My husband came home yesterday with a big packet of paper to fill out and said we needed to sit down with a calendar to plan out the next 6 months. It’s all for his retirement June 1. Ackkk! I’m here trying to figure out where to put the Christmas tree, and he needs to tell the Navy when and where and what and how much. I know the day will be here before we know it, and it’s a bit daunting. Even though the military life is not the most desirable at times, it does have its securities.
I will miss living next door to another military family who is going through the same life as we are. I will miss my children being quickly accepted at the school because we have lived in mainly military-saturated towns. I will miss being stationed overseas and the travelling associated with it.

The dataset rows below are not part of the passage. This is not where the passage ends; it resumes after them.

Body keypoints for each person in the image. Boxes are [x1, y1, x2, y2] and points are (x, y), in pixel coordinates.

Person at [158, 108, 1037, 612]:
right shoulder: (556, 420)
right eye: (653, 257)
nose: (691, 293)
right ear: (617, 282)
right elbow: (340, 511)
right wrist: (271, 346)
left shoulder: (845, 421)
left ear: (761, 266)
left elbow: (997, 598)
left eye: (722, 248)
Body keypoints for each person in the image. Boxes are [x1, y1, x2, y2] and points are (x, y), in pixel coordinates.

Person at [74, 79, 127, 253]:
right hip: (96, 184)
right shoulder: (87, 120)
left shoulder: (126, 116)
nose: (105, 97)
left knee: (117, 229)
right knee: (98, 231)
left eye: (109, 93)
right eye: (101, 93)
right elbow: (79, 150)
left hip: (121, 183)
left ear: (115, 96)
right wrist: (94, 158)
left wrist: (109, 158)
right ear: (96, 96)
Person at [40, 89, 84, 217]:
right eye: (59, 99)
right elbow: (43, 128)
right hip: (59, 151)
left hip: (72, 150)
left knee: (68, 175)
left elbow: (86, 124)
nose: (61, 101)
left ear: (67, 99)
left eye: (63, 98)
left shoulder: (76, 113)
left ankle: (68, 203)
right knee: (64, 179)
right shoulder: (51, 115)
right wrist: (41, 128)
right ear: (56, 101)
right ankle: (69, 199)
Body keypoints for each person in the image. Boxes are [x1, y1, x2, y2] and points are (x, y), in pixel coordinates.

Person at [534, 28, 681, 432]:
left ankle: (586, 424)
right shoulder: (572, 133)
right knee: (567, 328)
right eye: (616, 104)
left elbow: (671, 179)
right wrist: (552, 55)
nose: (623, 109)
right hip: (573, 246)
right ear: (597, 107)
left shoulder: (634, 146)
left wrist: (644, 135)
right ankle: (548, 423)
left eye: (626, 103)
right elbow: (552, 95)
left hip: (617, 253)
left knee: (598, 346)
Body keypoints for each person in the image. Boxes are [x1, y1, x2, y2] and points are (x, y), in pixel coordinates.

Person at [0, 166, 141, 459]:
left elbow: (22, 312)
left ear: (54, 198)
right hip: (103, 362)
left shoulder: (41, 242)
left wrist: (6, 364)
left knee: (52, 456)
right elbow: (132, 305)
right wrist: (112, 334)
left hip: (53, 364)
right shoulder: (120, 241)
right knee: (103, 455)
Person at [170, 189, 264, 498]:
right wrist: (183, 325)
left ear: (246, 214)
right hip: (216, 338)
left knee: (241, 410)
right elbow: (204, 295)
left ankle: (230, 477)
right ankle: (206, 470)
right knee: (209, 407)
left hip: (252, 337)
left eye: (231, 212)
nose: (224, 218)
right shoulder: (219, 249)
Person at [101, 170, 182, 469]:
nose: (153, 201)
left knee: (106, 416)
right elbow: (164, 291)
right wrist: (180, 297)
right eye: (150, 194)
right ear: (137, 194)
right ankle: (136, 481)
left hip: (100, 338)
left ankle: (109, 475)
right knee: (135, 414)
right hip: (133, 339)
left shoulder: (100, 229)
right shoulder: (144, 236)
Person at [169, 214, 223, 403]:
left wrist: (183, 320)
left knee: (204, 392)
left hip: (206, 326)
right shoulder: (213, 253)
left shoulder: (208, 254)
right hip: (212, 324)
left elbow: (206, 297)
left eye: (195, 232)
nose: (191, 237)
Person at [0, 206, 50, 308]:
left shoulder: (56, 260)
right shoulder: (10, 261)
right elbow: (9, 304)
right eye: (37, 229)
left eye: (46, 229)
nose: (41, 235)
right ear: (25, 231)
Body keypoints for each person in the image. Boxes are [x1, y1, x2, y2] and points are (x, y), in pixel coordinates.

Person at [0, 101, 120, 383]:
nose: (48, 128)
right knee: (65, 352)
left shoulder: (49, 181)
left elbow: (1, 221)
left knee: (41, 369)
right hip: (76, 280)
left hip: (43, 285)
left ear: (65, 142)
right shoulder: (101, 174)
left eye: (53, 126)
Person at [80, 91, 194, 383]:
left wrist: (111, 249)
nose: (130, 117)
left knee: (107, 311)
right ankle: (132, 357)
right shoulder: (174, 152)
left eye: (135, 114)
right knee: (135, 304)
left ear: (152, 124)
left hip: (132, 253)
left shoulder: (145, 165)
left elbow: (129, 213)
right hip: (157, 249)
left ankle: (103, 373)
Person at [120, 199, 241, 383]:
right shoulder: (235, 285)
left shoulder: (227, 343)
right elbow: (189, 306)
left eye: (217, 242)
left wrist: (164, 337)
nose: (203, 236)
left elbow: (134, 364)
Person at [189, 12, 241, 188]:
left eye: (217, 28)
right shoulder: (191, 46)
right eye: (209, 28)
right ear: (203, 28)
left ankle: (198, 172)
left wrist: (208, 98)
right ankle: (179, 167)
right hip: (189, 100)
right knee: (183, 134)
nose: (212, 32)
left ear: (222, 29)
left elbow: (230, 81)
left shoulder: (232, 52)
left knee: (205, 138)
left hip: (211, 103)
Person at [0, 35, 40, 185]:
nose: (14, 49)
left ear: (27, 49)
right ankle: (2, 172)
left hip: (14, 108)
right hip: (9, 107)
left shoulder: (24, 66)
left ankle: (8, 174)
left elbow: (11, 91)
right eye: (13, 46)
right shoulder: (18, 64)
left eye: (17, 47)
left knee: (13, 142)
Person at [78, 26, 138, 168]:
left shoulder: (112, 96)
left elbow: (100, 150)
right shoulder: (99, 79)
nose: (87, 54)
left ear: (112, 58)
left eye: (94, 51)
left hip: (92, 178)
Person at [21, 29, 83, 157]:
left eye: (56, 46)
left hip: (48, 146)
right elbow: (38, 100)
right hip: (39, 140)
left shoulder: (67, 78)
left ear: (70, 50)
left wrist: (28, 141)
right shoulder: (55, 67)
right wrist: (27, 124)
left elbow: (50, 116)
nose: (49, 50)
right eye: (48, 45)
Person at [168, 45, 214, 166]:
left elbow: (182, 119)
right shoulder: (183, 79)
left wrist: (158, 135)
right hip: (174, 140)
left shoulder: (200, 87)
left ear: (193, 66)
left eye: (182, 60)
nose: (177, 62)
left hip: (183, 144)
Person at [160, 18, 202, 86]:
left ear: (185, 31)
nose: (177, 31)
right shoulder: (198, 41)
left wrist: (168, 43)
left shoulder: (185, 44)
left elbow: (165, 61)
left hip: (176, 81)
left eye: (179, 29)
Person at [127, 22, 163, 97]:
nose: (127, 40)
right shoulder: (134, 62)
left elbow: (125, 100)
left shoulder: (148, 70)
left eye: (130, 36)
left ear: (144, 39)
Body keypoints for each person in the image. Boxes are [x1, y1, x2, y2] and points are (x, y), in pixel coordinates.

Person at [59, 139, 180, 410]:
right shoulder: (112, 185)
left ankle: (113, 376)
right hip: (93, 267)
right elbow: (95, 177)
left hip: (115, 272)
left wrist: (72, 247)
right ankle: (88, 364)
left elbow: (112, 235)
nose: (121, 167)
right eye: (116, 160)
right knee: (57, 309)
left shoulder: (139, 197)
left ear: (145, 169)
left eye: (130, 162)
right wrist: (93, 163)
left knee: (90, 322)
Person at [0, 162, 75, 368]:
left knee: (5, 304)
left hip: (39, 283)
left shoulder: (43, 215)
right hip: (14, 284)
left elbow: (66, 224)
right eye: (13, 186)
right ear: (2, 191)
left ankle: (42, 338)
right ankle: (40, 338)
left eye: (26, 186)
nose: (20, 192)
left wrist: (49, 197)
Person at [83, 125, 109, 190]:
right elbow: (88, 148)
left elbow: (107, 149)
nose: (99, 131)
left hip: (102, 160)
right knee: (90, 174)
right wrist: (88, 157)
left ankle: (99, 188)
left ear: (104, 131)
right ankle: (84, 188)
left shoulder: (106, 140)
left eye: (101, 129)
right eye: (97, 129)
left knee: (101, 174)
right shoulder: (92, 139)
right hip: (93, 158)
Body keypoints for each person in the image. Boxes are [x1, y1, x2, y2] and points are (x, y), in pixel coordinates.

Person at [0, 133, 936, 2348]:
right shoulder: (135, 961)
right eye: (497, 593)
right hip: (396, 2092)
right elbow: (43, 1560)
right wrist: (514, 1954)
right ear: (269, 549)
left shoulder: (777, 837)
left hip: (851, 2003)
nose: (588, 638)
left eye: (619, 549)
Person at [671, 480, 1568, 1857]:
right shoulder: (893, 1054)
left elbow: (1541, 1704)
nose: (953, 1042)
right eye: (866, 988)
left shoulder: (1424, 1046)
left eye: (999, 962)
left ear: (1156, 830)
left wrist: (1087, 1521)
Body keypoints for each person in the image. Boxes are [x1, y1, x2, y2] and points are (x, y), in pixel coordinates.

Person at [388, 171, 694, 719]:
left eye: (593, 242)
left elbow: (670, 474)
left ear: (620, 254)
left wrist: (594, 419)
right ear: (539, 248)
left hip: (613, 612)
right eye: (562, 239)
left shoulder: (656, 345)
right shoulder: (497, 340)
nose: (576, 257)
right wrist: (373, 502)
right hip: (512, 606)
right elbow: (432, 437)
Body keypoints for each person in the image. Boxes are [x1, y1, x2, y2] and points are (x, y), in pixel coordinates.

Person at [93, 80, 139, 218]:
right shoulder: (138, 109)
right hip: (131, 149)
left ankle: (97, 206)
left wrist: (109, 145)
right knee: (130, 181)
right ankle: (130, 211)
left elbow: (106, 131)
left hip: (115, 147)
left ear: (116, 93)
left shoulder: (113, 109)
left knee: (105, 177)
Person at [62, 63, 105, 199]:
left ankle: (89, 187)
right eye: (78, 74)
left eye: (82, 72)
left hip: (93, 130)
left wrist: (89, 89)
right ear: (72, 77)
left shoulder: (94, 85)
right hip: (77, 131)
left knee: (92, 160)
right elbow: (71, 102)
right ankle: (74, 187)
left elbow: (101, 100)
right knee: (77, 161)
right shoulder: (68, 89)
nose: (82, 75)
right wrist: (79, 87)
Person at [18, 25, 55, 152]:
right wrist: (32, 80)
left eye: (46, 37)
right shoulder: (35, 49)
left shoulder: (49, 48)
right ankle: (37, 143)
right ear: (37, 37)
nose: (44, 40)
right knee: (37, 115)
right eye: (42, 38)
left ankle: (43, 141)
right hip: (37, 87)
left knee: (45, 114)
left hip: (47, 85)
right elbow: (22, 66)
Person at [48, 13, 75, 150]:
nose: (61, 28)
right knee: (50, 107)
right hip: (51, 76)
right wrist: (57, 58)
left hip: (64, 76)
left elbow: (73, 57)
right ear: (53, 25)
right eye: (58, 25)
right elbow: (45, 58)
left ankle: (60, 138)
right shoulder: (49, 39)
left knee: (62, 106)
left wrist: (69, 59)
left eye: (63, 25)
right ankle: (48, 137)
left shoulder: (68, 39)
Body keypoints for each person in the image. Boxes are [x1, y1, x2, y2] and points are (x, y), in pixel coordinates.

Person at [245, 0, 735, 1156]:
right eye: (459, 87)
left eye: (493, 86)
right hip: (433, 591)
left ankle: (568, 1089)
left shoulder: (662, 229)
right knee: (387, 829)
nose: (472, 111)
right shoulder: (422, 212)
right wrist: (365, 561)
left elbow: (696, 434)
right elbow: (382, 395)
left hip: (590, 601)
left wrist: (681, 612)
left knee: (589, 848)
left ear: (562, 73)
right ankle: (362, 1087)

I will miss being able to be home when my children get out of school. I will miss our family’s tightness because of how often we’ve had to move.
I won’t miss the deployments. I won’t miss my husband being gone for Christmas, birthdays, anniversaries, summers, etc. I won’t miss moving every 6 months to 2 years. I won’t miss having 1/4 of our belongings in storage because military housing is sometimes quite small. I won’t miss having things stolen or lost with each move. I won’t miss worrying about where we’re going next and not enjoying the now.
I’m afraid that is what is happening here, at our last official duty station. We know we are leaving in June. We are gearing up to move for the last time with the military. We are thinking about the schools our children will attend next year, the jobs we need to find, the house we want to buy or build … everything about the next place. At times I feel as if we have been going through the motions to get through the 22 months we are here (with just 6 now remaining). My husband is not flying at this command, so he is a little antsy each day working at a desk. I am not volunteering in any of my children’s classrooms as they are all past elementary school starting this year. Thankfully the kids are just as busy as ever with their activities which is one norm that we all cling to. We love to watch them perform in the band or chorus or a sport. So that is how I am enjoying the now. I hope with the busy-ness and confusion over the next few months, we can enjoy more in our last little bit of time left in the military life.